Мне пришлось побывать во многих городах с каналами, которые называют себя Малой Венецией, и должен сказать, что это пустая похвальба. Идти летним вечером вдоль Большого канала и любоваться сверкающей лунной дорожкой, которая пролегла между двумя сотнями залитых лунным светом дворцов; ощущать дыхание древних венецианских камней, хранящих дух плохо кончивших любовников и искателей приключений; слышать предательский голос города в плеске воды, разрезаемой острыми как стилеты носами гондол; забрести в поглощенную туманом улочку — вот что значит Венеция, и не в ее духе счастливое окончание романтических историй.
Если бы нам с Франческой суждено было встретиться в какой-нибудь «Малой Венеции», например в Брюгге или Кольмаре, то и последствия могли бы быть совершенно иными.

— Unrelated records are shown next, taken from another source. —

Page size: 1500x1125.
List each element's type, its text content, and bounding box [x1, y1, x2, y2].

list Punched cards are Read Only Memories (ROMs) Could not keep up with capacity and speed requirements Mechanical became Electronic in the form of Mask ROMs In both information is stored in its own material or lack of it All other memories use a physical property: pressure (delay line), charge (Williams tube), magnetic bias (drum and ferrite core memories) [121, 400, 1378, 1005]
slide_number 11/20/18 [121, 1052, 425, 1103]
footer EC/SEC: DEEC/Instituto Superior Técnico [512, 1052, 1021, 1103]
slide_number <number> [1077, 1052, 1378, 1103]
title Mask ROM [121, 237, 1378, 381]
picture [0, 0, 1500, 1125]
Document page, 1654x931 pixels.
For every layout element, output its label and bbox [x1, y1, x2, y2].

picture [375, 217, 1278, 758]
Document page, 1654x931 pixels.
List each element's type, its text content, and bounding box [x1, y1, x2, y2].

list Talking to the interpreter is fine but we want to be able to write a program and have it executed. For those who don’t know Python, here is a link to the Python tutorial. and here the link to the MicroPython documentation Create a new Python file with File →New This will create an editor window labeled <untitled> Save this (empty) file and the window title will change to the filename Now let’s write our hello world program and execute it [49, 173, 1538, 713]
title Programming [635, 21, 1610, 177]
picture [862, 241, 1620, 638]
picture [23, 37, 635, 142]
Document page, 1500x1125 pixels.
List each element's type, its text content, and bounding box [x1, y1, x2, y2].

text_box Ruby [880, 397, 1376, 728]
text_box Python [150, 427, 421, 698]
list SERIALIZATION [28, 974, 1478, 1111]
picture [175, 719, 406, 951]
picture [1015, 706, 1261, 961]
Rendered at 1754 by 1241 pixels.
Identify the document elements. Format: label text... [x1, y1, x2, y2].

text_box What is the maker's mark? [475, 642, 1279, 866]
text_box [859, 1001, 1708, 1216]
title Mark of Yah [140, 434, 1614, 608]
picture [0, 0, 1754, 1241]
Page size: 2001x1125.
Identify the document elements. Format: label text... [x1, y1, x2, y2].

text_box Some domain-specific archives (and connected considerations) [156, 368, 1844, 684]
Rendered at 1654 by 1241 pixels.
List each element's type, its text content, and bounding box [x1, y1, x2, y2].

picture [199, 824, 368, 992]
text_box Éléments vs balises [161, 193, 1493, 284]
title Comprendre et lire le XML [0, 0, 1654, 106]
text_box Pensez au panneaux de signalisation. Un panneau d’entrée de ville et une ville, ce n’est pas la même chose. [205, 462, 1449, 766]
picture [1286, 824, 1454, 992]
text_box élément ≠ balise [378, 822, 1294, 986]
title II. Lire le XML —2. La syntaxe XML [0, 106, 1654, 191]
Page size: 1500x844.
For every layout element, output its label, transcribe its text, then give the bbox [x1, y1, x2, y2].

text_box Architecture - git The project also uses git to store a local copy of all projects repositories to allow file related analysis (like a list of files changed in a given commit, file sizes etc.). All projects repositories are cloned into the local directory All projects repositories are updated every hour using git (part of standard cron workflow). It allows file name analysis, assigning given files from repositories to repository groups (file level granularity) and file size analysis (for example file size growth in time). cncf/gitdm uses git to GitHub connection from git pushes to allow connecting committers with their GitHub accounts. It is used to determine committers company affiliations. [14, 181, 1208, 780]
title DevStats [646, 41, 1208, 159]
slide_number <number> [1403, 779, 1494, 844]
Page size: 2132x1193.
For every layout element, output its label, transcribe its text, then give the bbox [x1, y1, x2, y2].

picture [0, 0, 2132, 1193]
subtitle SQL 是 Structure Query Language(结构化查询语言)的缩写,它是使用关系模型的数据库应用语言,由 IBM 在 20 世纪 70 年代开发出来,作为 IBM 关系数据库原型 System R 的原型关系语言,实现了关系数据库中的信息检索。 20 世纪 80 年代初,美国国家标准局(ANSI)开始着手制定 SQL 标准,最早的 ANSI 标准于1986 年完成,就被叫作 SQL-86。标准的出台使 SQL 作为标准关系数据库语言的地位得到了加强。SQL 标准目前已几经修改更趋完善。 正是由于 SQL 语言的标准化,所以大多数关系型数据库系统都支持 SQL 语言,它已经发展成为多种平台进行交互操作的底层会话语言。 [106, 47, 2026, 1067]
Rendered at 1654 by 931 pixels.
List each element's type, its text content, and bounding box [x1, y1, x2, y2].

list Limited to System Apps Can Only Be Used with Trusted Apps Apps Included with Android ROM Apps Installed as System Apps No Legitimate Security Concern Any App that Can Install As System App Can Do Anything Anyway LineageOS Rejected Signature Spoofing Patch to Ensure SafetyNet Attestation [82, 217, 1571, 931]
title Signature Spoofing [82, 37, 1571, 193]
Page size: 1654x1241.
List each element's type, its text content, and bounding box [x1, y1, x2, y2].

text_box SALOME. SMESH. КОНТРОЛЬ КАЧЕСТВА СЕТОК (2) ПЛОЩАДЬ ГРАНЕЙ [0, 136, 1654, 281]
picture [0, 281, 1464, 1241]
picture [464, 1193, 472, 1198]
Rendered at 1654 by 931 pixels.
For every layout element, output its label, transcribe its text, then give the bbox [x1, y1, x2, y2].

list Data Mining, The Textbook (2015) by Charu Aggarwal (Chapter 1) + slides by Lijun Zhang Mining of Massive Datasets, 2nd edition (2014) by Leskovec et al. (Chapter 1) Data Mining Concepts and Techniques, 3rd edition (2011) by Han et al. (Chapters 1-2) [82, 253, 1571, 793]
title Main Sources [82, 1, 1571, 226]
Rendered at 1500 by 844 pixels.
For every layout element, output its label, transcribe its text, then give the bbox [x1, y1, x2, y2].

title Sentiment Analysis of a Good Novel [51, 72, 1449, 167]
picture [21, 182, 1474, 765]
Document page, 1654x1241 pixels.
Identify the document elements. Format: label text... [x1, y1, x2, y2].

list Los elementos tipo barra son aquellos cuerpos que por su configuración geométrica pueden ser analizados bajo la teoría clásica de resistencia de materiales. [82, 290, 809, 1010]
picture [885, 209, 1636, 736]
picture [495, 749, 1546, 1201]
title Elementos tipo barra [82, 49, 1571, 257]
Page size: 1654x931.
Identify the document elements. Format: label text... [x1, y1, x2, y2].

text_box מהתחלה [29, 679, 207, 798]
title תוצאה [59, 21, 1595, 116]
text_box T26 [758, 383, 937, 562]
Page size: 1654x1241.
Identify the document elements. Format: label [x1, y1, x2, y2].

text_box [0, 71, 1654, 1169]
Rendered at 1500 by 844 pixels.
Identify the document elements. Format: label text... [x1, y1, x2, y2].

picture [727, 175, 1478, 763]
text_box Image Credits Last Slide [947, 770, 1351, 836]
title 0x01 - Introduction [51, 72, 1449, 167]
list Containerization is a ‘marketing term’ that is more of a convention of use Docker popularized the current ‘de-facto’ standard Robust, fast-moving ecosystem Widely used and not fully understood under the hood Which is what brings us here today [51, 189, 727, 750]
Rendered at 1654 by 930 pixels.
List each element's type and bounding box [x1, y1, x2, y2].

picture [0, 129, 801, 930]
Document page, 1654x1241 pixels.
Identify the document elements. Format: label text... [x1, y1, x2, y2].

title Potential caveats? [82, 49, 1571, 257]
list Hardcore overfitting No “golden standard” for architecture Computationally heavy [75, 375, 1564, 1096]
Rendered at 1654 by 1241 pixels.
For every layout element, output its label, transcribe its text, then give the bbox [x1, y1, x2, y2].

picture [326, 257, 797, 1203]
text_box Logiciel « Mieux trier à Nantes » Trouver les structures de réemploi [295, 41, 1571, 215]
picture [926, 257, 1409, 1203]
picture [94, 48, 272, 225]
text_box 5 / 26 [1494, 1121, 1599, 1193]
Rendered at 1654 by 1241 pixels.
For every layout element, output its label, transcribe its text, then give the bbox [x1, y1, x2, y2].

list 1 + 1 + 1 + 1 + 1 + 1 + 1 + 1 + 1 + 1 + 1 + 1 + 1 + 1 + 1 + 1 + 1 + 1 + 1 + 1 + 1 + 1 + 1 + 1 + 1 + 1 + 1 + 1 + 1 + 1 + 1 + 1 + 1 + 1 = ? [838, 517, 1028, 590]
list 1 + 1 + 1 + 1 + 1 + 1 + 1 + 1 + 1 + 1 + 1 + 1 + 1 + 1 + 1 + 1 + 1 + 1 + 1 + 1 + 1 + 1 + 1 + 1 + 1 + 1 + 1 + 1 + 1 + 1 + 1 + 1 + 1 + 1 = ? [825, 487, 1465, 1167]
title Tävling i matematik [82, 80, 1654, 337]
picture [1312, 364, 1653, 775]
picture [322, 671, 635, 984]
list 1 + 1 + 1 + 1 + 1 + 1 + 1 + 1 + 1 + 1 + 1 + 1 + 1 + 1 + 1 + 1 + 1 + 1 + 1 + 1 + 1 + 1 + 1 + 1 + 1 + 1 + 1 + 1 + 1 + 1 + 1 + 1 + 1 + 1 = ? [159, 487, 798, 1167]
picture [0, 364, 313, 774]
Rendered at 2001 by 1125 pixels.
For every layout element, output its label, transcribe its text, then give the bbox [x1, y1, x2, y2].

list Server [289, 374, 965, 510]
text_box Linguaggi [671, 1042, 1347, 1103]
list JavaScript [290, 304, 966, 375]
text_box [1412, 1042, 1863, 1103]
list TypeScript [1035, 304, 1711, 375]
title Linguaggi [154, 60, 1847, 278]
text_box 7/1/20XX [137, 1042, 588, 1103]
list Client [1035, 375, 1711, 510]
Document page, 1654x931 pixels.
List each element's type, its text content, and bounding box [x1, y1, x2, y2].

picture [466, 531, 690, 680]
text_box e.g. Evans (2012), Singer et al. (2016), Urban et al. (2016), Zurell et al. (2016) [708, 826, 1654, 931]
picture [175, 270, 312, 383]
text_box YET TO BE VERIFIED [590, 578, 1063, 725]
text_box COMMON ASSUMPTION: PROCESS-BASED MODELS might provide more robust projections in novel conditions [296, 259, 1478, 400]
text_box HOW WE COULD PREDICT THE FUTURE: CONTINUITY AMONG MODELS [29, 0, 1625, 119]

Но настоящая Венеция наделяет своих обитателей греховностью собственной расточительной души. Наши отношения были обречены, еще не начавшись.
Я достал свою волшебную флягу из тайника над притолокой и поспешил по лабиринту улочек и переулков. Перешел мост, отделяющий еврейский квартал от остальной Венеции, быстро миновал спящего привратника и оказался в мире Ветхого Завета. Здесь отсутствовали христианские святыни — ни печальной Мадонны, ни искалеченных мучеников, — а мостовые были настолько узкими, что дома казались выше обычного. Надписи на иврите на деревянных дверях резали даже мой непросвещенный глаз, а окружающая квартал высокая каменная стена только усиливала ощущение, что это место не похоже на все привычное. Здесь не было прямых углов и перпендикулярных линий, дома громоздились друг на друга и нависали над дорогой, а в воздухе плыли ароматы сладковатого вина и необычной еды. В этом месте царил дух изгнания и заточения.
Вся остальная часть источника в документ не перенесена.